> **Work to be completed**:
Report every line of the records that includes the word "none".

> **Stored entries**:
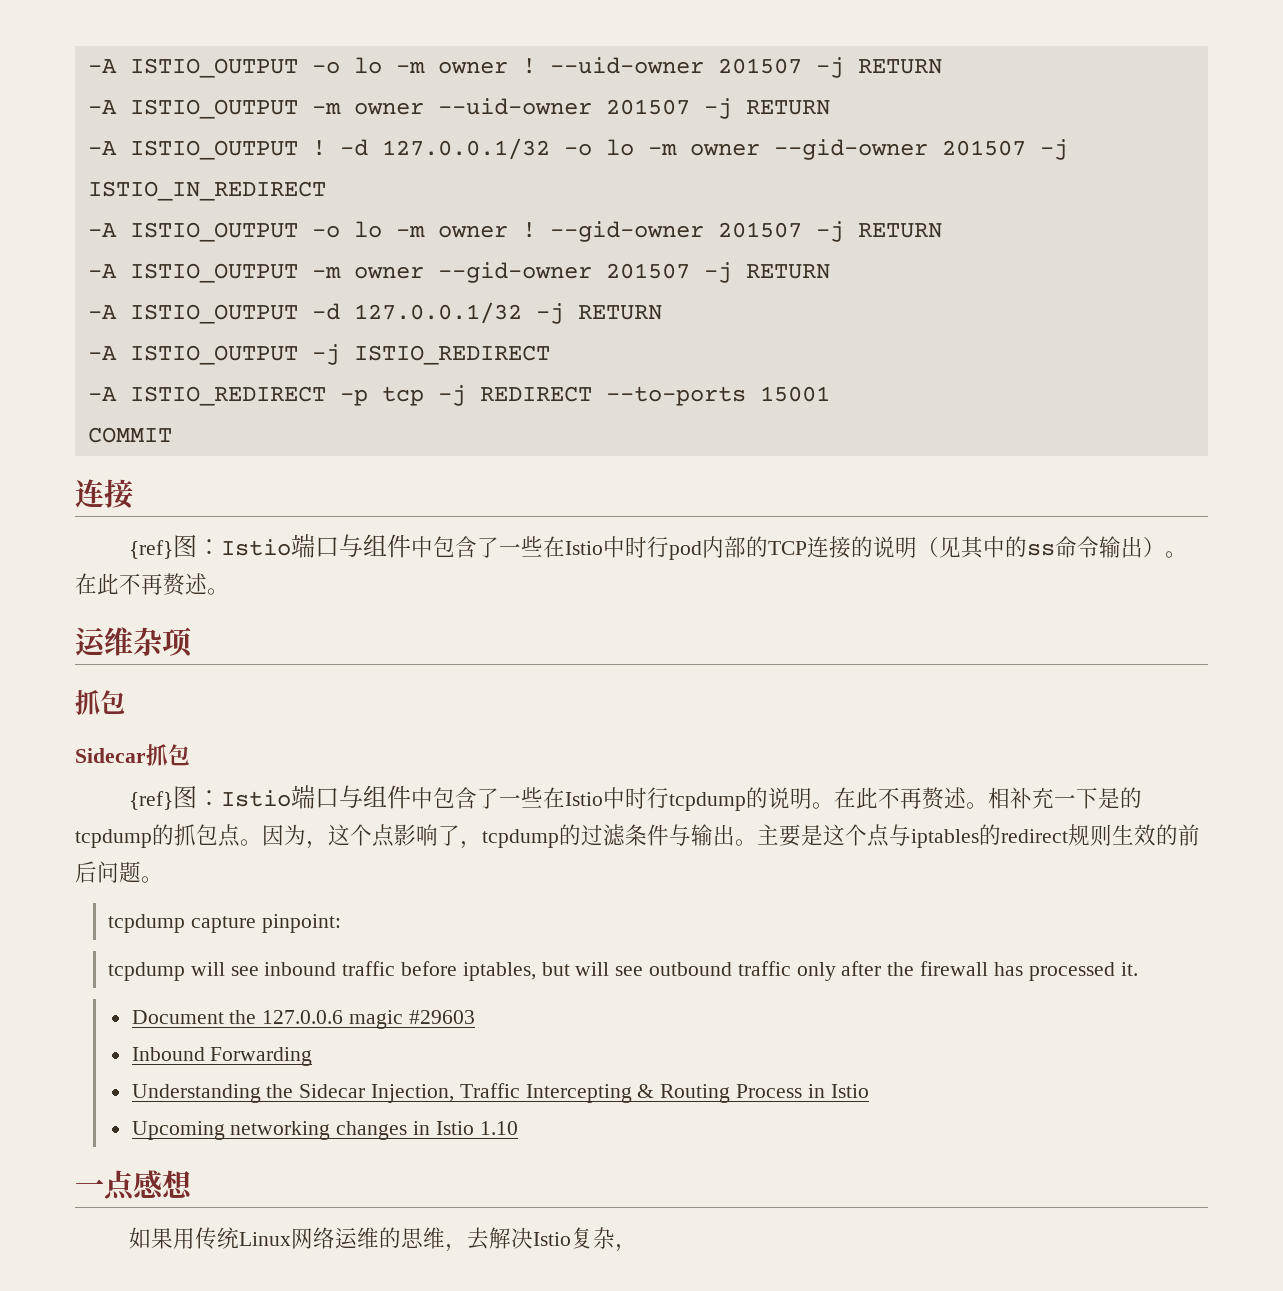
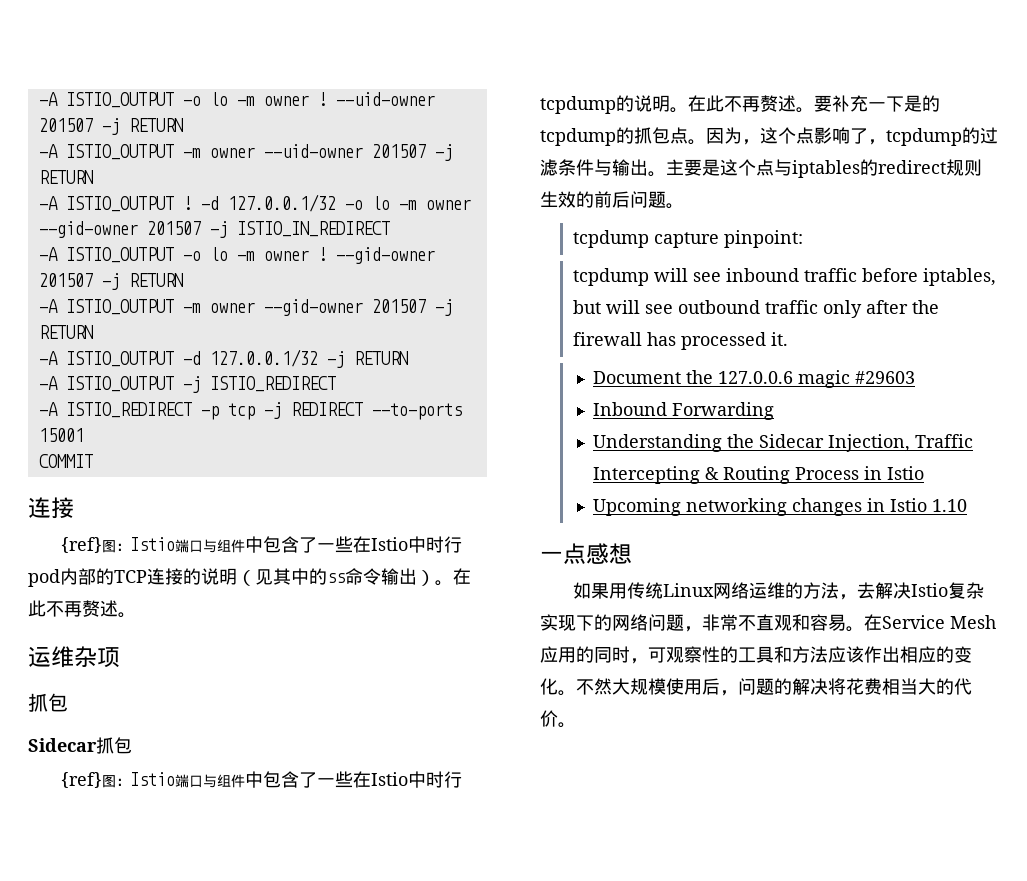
[987,787,1010,809] 相 -> [814,95,832,112] 要
[400,1227,445,1249] 思维 -> [803,582,840,599] 方法
[614,1244,637,1252] ， -> [540,614,996,632] [540,646,972,664] [540,678,972,696] [540,710,576,728] 实现下的网络问题，非常不直观和容易。在Service Mesh应用的同时，可观察性的工具和方法应该作出相应的变化。不然大规模使用后，问题的解决将花费相当大的代价。

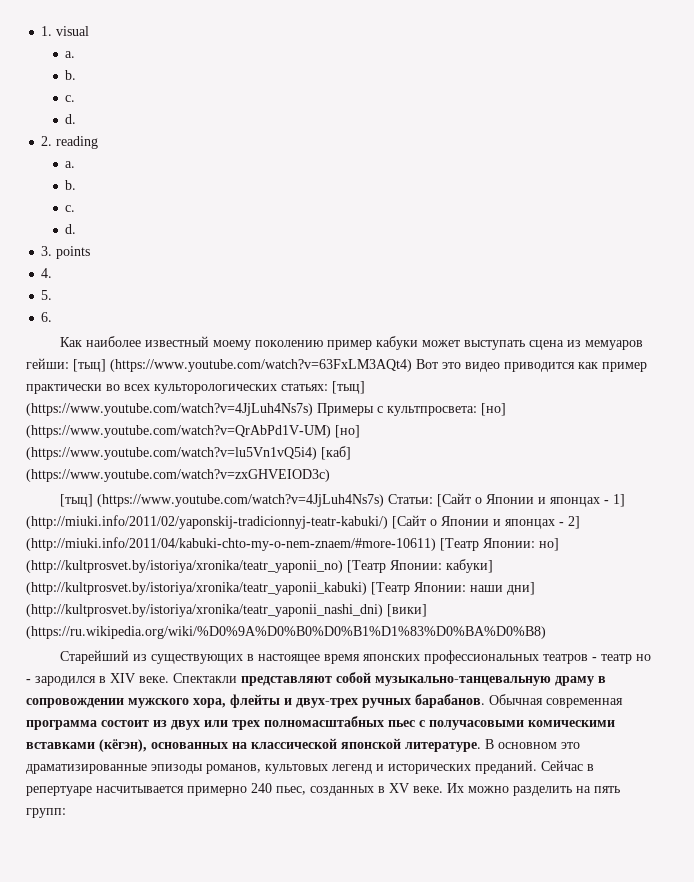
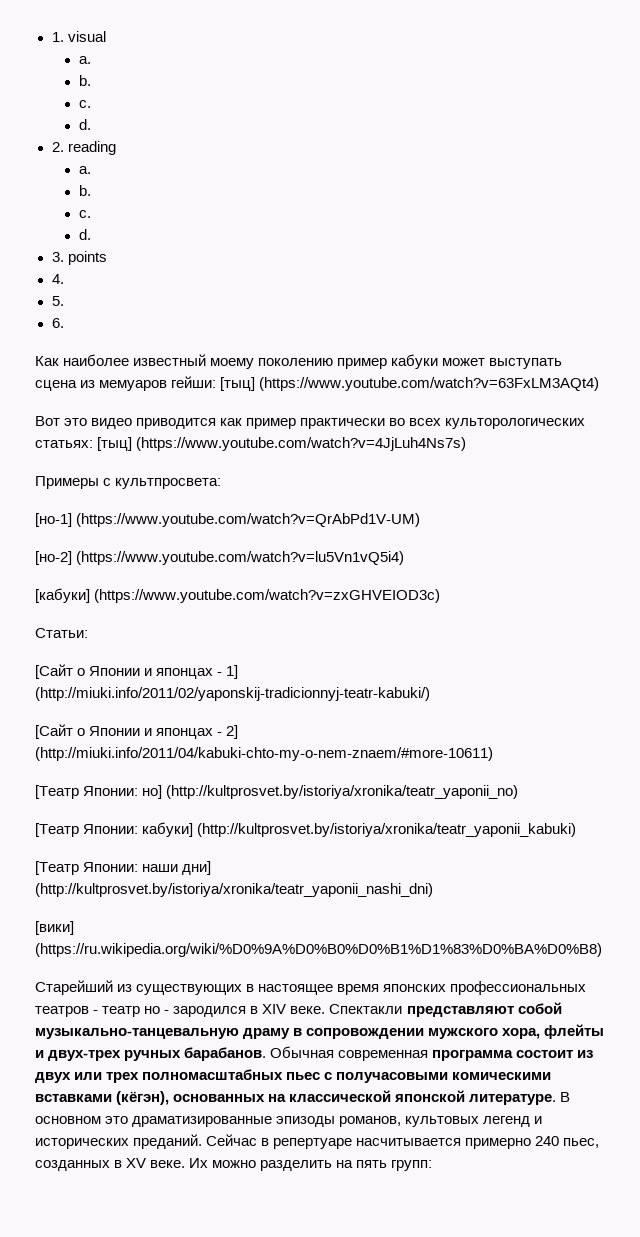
(412, 365) none -> (600, 384) //
(313, 409) none -> (467, 444) //
[481,403,506,416] [но] -> [35,513,72,527] // [но-1]
[335,425,360,438] [но] -> [35,551,72,565] // [но-2]
[321,446,351,460] [каб] -> [35,588,90,603] // [кабуки]
[60,494,385,507] [тыц] (https://www.youtube.com/watch?v=4JjLuh4Ns7s) -> (441, 596) none
(434, 499) none -> (88, 633) //
(388, 522) none -> (430, 694) //
(436, 544) none -> (493, 754) //
(343, 566) none -> (519, 792) //
(367, 588) none -> (577, 830) //
(383, 610) none -> (433, 890) //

> **Response area**:
(412, 365) none -> (600, 384) //
(313, 409) none -> (467, 444) //
[60,494,385,507] [тыц] (https://www.youtube.com/watch?v=4JjLuh4Ns7s) -> (441, 596) none
(434, 499) none -> (88, 633) //
(388, 522) none -> (430, 694) //
(436, 544) none -> (493, 754) //
(343, 566) none -> (519, 792) //
(367, 588) none -> (577, 830) //
(383, 610) none -> (433, 890) //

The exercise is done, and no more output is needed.